Toward the end, it occurred to me to lock my own helmet onto Yarrun's tightsuit, encasing him completely so that carrion-eaters would not sniff him out. Then I finished cramming the corpse into the shadows, stuffing the end of the log with dead leaves until I could no longer see him.
When it was all over-when I had done what I had to, and what I could — I turned away and threw up.
"That's what fucking 'expendable' means," I said as I wiped my mouth. "That's what it really means."
Impeccable Timing
Chee took my arm as we walked back to the landing site. I thought he was going to try to comfort me again; but he simply needed the support.
"You shouldn't have carried him all that way," I said.
"It seemed like a good idea at the time," he said. "The kindest thing."
"But it took too much out of you."
He shrugged. "It gave me something to do. I woke up hours before you did."
"You got knocked out too? How? You don't have a throat mike."

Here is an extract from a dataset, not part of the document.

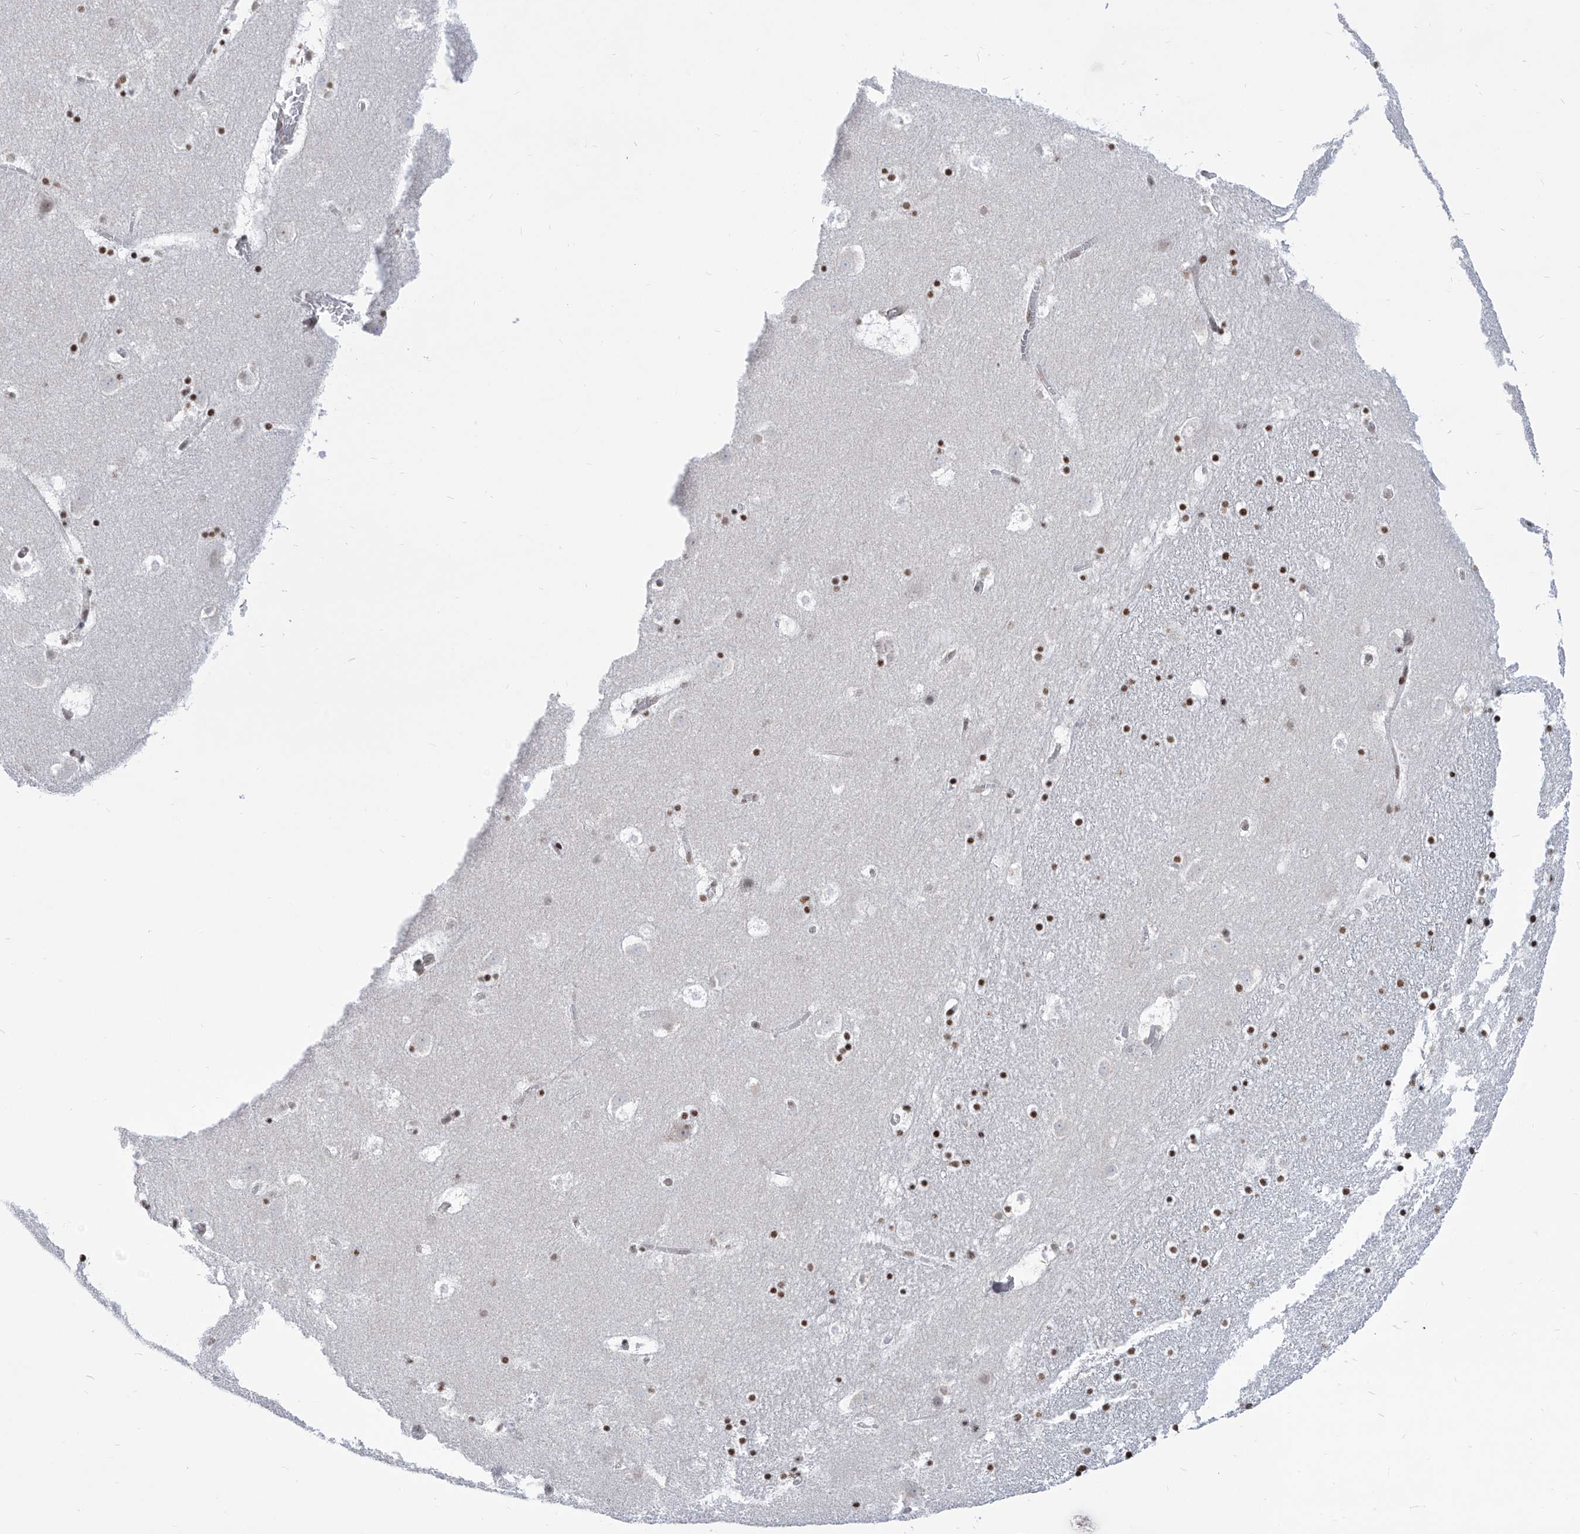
{"staining": {"intensity": "moderate", "quantity": "25%-75%", "location": "nuclear"}, "tissue": "caudate", "cell_type": "Glial cells", "image_type": "normal", "snomed": [{"axis": "morphology", "description": "Normal tissue, NOS"}, {"axis": "topography", "description": "Lateral ventricle wall"}], "caption": "Brown immunohistochemical staining in unremarkable human caudate demonstrates moderate nuclear staining in approximately 25%-75% of glial cells.", "gene": "CEP290", "patient": {"sex": "male", "age": 45}}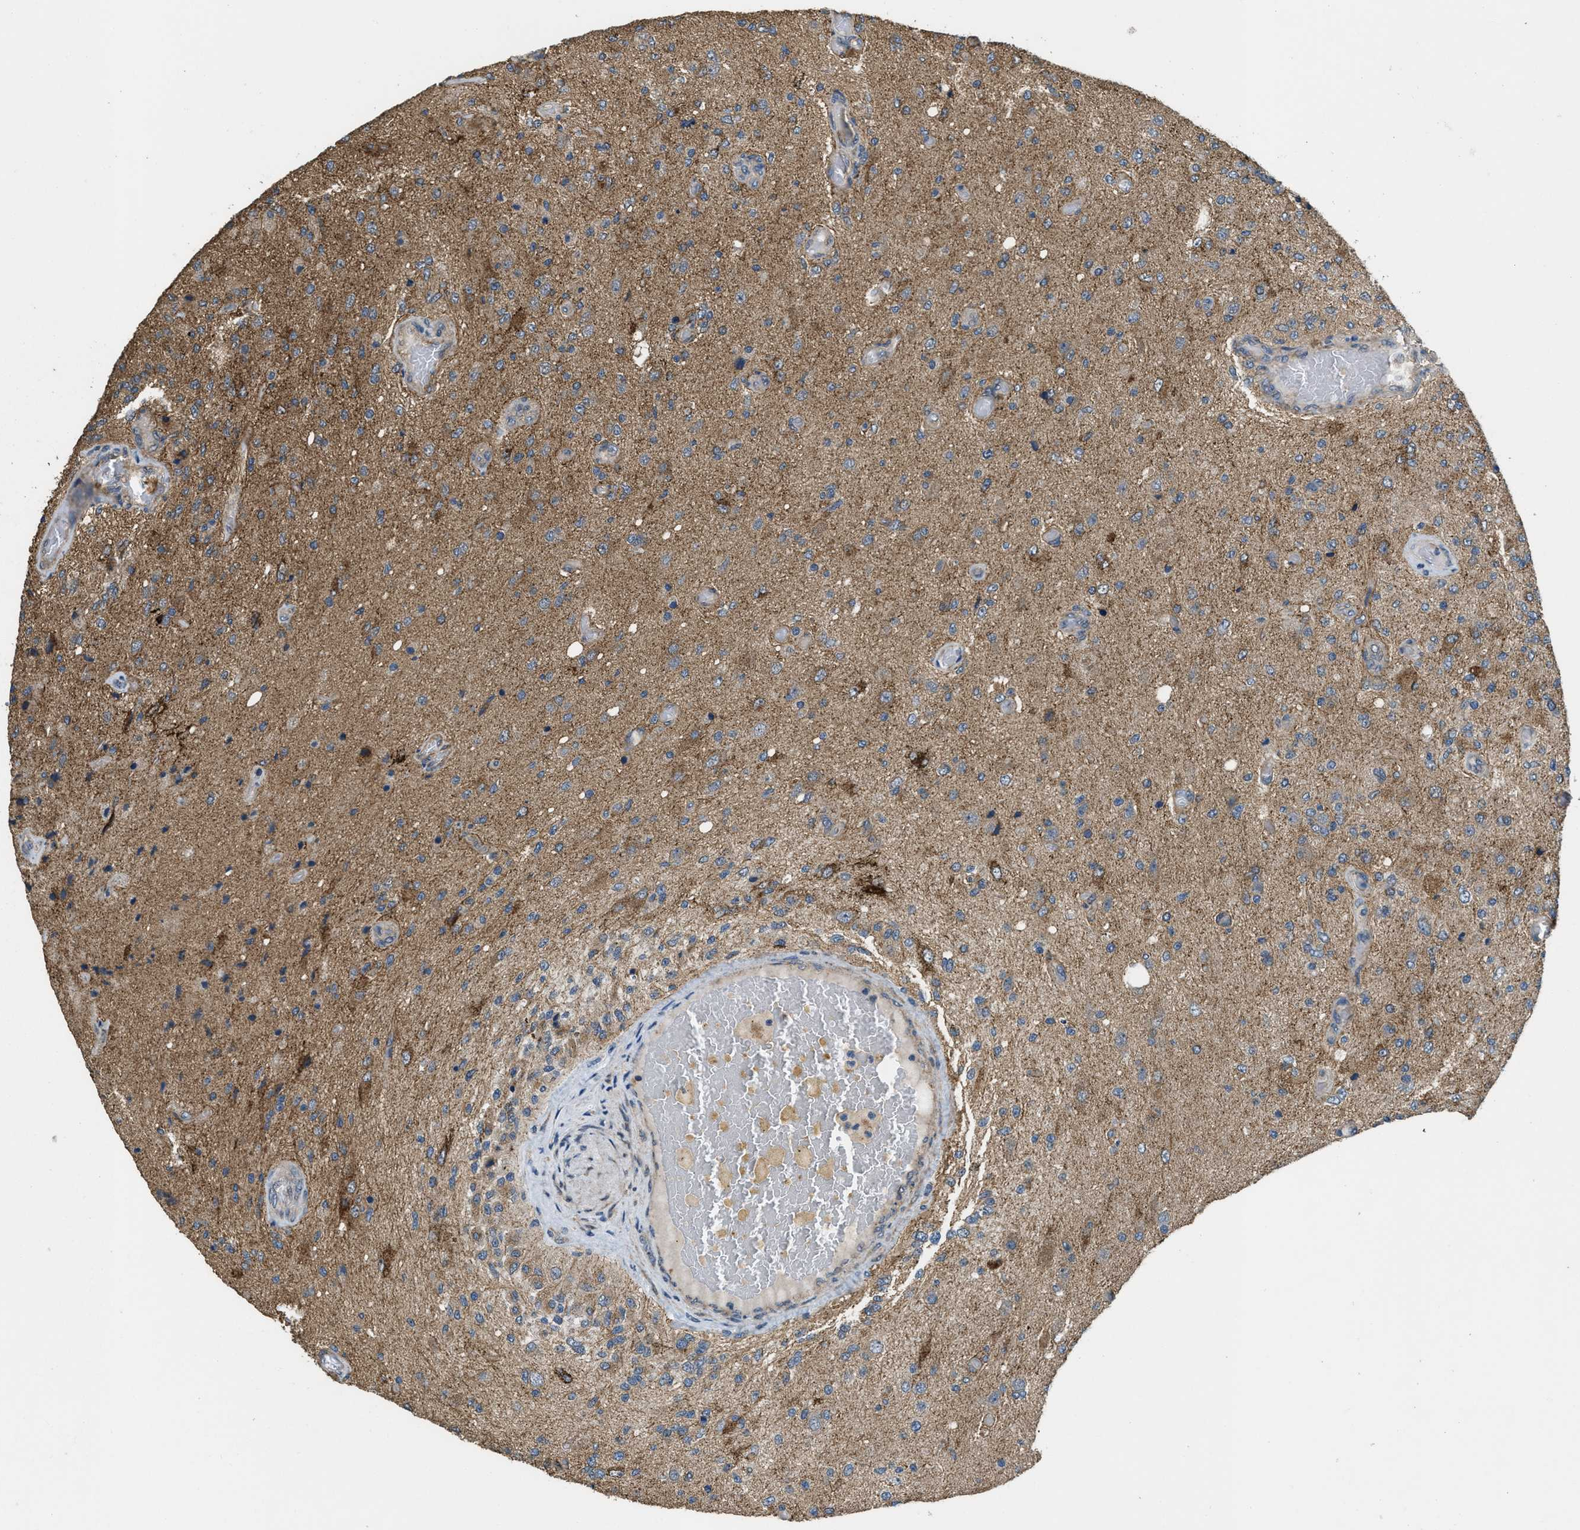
{"staining": {"intensity": "moderate", "quantity": ">75%", "location": "cytoplasmic/membranous"}, "tissue": "glioma", "cell_type": "Tumor cells", "image_type": "cancer", "snomed": [{"axis": "morphology", "description": "Normal tissue, NOS"}, {"axis": "morphology", "description": "Glioma, malignant, High grade"}, {"axis": "topography", "description": "Cerebral cortex"}], "caption": "Immunohistochemical staining of malignant glioma (high-grade) reveals medium levels of moderate cytoplasmic/membranous protein positivity in approximately >75% of tumor cells.", "gene": "THBS2", "patient": {"sex": "male", "age": 77}}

"They must have planted something on me earlier," he answered. "Maybe they slipped it into my food back on the Golden Cedar. A little radio-controlled capsule no bigger than a grain of salt — the High Council loves to develop crap like that. Those bastards desperately need toys; and if the League of Peoples won't let them build guns, they build nonlethal junk instead. Same time they triggered your throat-set, they put me to sleep too."
"Mm." Of course, the Admiralty would have to silence all of us at the same time; otherwise, there would be calls for help… demands for rescue. The Jacaranda would not be able to refuse a direct mayday, but if we all went off the air at once, Fleet policy was clear and precise. Don't send more people into unknown danger. Report the situation and let your superiors decide what to do. Our wonderful, benevolent superiors. Chee's grip around my neck tightened. "Ramos? I've been thinking of a lot of things since I got here. Old times." He shuddered. "Maybe the council was right to dump me. My memory comes and goes — a lot of the time, when I'm making a spectacle of myself, it's because I suddenly can't remember who I am. It's not like I forget my name, but I forget… important things in the past. You know? Things I sure as hell should have told you. But sometimes the memories just weren't inside my head; and sometimes the memories were there, but the courage wasn't."

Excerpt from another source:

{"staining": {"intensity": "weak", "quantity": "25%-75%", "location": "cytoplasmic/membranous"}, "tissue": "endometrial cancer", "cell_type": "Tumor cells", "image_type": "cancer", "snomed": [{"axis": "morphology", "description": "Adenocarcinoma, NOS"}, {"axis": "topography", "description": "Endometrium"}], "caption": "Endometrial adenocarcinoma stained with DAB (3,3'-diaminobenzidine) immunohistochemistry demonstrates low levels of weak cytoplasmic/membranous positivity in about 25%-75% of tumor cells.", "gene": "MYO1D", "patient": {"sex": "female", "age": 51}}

"Courage?" I thought he was rambling.
"It's hard admitting past… failures. Ignoble surrenders. The times you should have been smarter, or braver…"
He stumbled over a stick hidden by leaves. I kept him from falling, but it took all my strength — he hadn't made any effort to save himself. "Are you all right?" I asked. He didn't reply.
A thought struck me. "When was your last YouthBoost?"
"Two weeks, Ramos. One thing you can say for the council, they have impeccable timing."
"Shit."
"Oh Shit," he corrected.
At Chee's age, two weeks was the longest he could go between Boosts. Without a shot, he'd go downhill fast… and it didn't help that he'd been drugged into unconsciousness, then wasted his strength carrying Yarrun a couple hundred meters. His entire metabolism must be stressed to the limit — a metabolism that would soon start feeling its full century and a half.
"How can they do this to you?" I demanded. "Sending you here in this condition was… sorry, but it was a death sentence."
"The League won't permit outright killing," Chee answered, "but they accept the principle of letting an organism die when its time has come. Not much of a difference for someone in my position; but the League are experts at splitting hairs. Obviously, they do let the High Council get away with this. Otherwise, Melaquin wouldn't be such a time-honored dumping ground for used admirals."